DOL Orders Wells Fargo to Pay $132M Settlement to 401(k) Participants
The company, as well as trustee GreatBanc Trust, caused the plan to overpay for company stock.
Wells Fargo last week agreed to a settlement with the U.S. Department of Labor (DOL) in which it will return more than $131.8 million to its retirement plan participants and pay a penalty of nearly $13.2 million.
“Our investigation found those responsible for Wells Fargo’s 401(k) plan paid more than fair market value for employer stock and, by doing so, betrayed the trust of the plan’s current and future retirees,” Labor Secretary Marty Walsh said in a press release. “Today’s settlement shows the Department of Labor will act when we find retirement assets are misused and benefit plans suffer.”

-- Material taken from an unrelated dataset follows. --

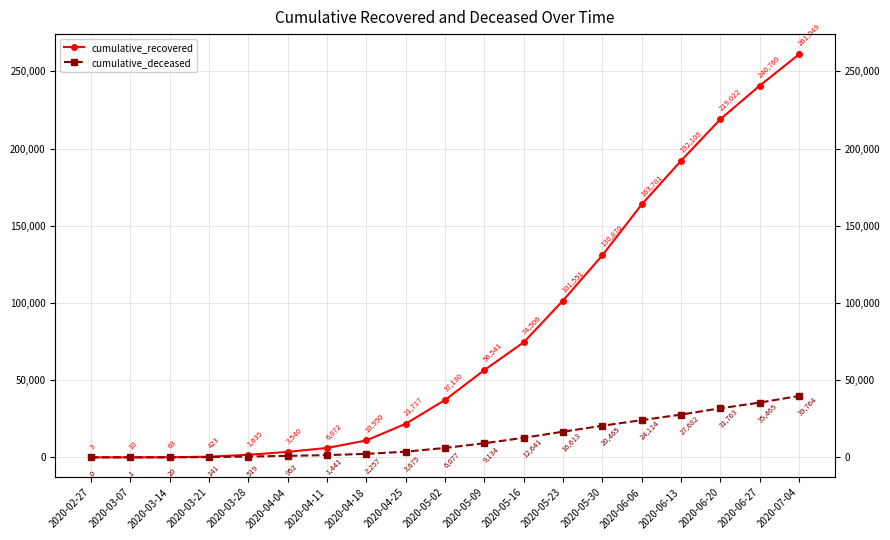

What is the greatest value displayed?

261049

As part of the settlement, GreatBanc Trust Co. no longer will act as a fiduciary to a public company in connection with any future transaction involving an employee stock-ownership plan “unless the plan acquires only publicly traded stock and pays no more than the fair market value,” according to the DOL.
The action follows an investigation by the agency’s Employee Benefits Security Administration that determined Wells Fargo and GreatBanc caused the 401(k) plan to pay between $1,033 and $1,090 per share for Wells Fargo preferred stock. Specifically designed for the plan, the stock converted to a set value of $1,000 in Wells Fargo common stock when allocated to participants. In transactions between 2013 and 2018, the plan borrowed money from Wells Fargo to purchase the preferred stock.
Investigators also found that Wells Fargo used dividends paid on the preferred shares to defray its obligation to make contributions to the 401(k) plan. The investigation revealed that the transaction was designed to cause the 401(k) plan to pay more for each share of stock than plan participants would ever receive.
The company entered into the settlement without admitting guilt. Wells Fargo “strongly disagrees with the DOL’s allegations and believes it followed applicable laws in conducting the transactions,” it said in a statement. “All 401(k) plan participants received all matching and profit-sharing contributions due to them. An independent third party approved the transactions on behalf of the 401(k) plan and confirmed that the 401(k) plan did not pay more than fair market value for the company stock at issue.”
After Wells Fargo pays the settlement amount to a trust, the funds will be allocated to current and former participants affected by these transactions. Wells Fargo will redeem the remaining convertible preferred stock for common stock and stop using dividends from the convertible preferred shares to repay the stock purchase loans.